When I said let’s fetch my car from the hotel and set off tonight he stood up stiffly and put out his hand, saying it was time for him to leave. I got to my feet as well, which felt like standing on glass marbles. The gap between me and the rest of the world was so wide it would have needed a long range jet to cross it. People at the next table seemed as if at the wrong end of a pair of binoculars. I supposed that to walk would make me feel more alert. Frans and I shook hands several times in our farewells.
In the urinals downstairs Arbuzov the playwright and the novelist Aksyonov invited me upstairs to their table. Aksyonov, born in 1932, had qualified as a doctor, then wrote Colleagues, a novel which became a bestseller all over the Soviet Union. The book was first serialised in Yunost (Youth) magazine, edited by the novelist and journalist Boris Polevoi. I had read an English translation, and thought it good, being a brilliant and witty account of three young and idealistic physicians just starting out in life. I was happy to meet him.
Arbuzov offered me a large brandy, which I had the sense to refuse, and they resumed a discussion with several other writers on the art of The Beatles, delighted to have a ‘real’ Englishman with them and hear his comments, though how serious and knowledgable could I appear with a lake of vodka inside me?
Translated phrases from the long suffering Oksana must have emerged as pompous clichés, for I told them, though with little conviction, that I didn’t much like The Beatles, possibly because my ears couldn’t get accustomed to their cacophonies. Writers and intellectuals in England took their work as interesting for reasons I distrusted, but out of good fellowship here in Moscow I added that they were right to find them fascinating and agreeable, since their songs pleased young people all over the world – which they seemed happy to hear. A cynic like me had to guard against the scorn factor, which might be too easily seen as hypocrisy or conceit.

*Data shown*
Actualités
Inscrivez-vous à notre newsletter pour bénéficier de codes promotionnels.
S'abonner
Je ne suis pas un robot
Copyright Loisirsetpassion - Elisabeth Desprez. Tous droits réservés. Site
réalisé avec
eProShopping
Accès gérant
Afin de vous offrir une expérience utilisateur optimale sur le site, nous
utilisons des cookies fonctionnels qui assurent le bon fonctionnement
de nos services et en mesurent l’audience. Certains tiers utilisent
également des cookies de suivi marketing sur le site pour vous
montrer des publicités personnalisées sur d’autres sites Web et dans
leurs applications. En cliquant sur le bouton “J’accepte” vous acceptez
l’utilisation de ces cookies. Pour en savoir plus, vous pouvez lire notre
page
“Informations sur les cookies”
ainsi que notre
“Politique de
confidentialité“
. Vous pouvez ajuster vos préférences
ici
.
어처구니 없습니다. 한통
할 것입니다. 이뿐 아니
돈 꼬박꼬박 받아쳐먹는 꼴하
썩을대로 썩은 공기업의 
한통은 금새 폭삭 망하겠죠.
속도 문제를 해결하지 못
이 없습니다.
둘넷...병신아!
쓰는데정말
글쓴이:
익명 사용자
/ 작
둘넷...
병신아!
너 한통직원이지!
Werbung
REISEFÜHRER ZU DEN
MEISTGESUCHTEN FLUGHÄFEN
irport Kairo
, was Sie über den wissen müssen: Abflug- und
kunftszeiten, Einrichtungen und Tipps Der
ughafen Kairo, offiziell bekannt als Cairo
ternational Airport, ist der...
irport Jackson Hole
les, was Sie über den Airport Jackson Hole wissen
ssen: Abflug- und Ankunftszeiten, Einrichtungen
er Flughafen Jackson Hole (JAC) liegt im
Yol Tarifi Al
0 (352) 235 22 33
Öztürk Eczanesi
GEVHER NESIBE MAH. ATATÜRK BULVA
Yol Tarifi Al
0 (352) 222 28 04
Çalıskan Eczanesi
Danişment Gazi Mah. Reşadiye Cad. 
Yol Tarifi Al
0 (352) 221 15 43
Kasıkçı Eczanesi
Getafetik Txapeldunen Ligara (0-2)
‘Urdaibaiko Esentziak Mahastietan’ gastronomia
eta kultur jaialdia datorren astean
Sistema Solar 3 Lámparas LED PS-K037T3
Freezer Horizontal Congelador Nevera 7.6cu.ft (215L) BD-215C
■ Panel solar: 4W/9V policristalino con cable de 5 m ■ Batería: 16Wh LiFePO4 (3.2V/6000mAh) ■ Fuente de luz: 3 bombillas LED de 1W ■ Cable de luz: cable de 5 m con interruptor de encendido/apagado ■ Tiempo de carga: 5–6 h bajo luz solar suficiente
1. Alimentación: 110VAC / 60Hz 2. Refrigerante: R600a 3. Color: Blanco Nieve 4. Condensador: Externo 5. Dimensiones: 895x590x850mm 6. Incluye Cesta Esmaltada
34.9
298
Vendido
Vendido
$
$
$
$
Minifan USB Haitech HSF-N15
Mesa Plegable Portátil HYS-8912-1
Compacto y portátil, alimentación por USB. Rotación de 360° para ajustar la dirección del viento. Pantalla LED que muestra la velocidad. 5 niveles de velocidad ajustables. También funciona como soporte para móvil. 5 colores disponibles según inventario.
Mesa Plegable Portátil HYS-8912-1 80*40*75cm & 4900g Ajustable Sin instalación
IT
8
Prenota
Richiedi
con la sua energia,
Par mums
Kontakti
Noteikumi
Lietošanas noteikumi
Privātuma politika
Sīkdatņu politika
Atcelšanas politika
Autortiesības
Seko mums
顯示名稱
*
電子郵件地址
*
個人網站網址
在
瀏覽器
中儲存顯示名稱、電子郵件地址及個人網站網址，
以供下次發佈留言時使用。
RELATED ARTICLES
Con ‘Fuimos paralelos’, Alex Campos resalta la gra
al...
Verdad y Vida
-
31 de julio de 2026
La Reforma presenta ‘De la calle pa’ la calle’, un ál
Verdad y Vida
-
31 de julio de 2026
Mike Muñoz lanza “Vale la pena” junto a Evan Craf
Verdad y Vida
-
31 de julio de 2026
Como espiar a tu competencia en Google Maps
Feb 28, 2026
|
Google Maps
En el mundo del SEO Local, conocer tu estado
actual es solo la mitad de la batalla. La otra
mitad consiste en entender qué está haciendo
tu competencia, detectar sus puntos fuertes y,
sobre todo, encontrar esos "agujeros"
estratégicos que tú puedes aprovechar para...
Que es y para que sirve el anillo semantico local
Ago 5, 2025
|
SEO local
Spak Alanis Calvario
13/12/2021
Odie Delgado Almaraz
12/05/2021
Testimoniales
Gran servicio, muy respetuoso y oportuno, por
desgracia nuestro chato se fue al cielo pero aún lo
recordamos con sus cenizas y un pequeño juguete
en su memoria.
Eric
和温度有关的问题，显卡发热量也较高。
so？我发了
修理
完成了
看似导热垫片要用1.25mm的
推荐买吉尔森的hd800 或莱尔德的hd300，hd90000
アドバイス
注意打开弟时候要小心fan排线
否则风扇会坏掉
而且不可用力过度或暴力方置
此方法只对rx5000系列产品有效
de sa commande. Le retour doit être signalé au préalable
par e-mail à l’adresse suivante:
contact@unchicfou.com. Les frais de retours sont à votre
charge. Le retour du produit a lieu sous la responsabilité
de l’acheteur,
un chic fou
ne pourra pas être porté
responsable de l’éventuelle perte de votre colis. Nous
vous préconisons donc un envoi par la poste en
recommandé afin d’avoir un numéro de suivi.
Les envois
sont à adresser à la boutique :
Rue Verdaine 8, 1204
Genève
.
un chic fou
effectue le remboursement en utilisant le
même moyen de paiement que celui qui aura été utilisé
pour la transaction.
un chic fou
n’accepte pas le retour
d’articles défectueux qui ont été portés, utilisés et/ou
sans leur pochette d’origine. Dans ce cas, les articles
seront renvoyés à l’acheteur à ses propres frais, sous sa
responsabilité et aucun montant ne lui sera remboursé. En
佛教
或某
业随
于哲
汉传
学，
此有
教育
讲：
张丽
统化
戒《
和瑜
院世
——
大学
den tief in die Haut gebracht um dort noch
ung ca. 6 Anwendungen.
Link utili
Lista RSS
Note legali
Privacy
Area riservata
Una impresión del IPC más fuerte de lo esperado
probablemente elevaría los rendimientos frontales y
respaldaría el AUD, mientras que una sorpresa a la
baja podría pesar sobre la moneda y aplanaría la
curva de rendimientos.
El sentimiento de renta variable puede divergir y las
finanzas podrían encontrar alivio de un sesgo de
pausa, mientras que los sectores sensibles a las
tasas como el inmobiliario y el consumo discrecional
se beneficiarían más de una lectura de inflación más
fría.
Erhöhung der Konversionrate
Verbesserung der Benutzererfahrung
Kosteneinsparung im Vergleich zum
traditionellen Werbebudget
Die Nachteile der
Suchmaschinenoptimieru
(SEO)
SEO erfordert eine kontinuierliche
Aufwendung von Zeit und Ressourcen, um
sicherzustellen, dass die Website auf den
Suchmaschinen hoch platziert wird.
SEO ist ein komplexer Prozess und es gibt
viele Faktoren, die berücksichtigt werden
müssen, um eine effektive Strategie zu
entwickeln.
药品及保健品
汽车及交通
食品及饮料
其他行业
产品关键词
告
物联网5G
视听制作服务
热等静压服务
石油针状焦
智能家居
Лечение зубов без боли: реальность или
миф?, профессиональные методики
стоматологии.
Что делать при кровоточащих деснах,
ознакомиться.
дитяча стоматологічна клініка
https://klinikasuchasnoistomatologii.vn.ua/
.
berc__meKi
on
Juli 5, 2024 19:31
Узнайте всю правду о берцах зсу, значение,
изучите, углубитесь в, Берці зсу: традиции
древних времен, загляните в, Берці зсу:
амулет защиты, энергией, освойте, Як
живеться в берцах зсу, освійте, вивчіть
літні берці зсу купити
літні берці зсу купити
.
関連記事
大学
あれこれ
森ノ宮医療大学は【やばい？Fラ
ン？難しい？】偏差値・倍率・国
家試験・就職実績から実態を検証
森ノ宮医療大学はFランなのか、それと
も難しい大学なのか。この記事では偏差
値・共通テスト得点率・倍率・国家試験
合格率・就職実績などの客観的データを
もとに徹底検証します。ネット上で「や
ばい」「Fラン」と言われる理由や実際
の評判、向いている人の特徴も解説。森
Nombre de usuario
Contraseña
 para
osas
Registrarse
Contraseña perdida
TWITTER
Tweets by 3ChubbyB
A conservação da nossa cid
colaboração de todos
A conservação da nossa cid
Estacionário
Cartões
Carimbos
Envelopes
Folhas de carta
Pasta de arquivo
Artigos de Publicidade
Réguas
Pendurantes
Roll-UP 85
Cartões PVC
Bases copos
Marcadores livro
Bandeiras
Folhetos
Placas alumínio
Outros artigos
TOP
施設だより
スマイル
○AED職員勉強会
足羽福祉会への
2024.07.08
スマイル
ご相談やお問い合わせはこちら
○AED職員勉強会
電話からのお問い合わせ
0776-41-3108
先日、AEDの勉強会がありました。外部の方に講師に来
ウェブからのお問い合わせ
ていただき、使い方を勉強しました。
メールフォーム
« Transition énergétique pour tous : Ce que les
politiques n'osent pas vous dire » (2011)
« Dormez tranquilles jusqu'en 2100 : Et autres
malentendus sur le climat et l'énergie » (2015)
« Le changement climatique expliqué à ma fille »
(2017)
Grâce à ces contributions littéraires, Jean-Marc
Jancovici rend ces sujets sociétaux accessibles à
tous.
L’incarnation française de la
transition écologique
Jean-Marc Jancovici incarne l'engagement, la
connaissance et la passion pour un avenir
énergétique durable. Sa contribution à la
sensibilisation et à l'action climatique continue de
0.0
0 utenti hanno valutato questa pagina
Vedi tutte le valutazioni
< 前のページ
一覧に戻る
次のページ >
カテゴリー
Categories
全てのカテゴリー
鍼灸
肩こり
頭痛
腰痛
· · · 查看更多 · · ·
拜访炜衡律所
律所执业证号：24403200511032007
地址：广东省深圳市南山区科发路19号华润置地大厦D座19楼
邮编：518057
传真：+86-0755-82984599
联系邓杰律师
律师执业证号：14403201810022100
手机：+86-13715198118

*Requirement*
Continue the passage about meeting Soviet writers in Moscow, starting right after its last sentence. The rows are separate material and have no connection to the passage about meeting Soviet writers in Moscow.

*Reply to the task*
At two o’clock in the taxi queue, still talking, I wondered how long I would be able to hold out, but cars came frequently so I didn’t have many minutes to wait. Street lights were dazzling white spheres, and at times I was seeing four instead of two. A lorry shedding clouds of diesel smoke threatened the fragile equilibrium in my stomach. I lit a cigar, as if insanely persuaded that its odour would make me ill, and eventually feel better. I didn’t refuse when my friends insisted I take the next taxi.
The doorman at the hotel, practised at spotting a drunk, gave an understanding Russian grin as I handed him a cigar. He saw me into the lift and came up with me in case I stumbled out at the wrong floor, talking sociably all the while, though I took in nothing.
A woman stationed behind a desk at the lift exit came out of her doze to hand over the key, my brain working sufficiently to order – in Russian – a breakfast of caviar and boiled eggs, to be served in my room at nine. She noted it on her pad and went back to sleep.
I walked along the corridor, and found it impossible to get the key in the lock. Must be the wrong one, or someone else’s door. The sky was knocking to come in, and all my life went by, till, I found the right place and my troubles were over. Nothing would be worth worrying about ever again, and I was, with little reason, full of optimism.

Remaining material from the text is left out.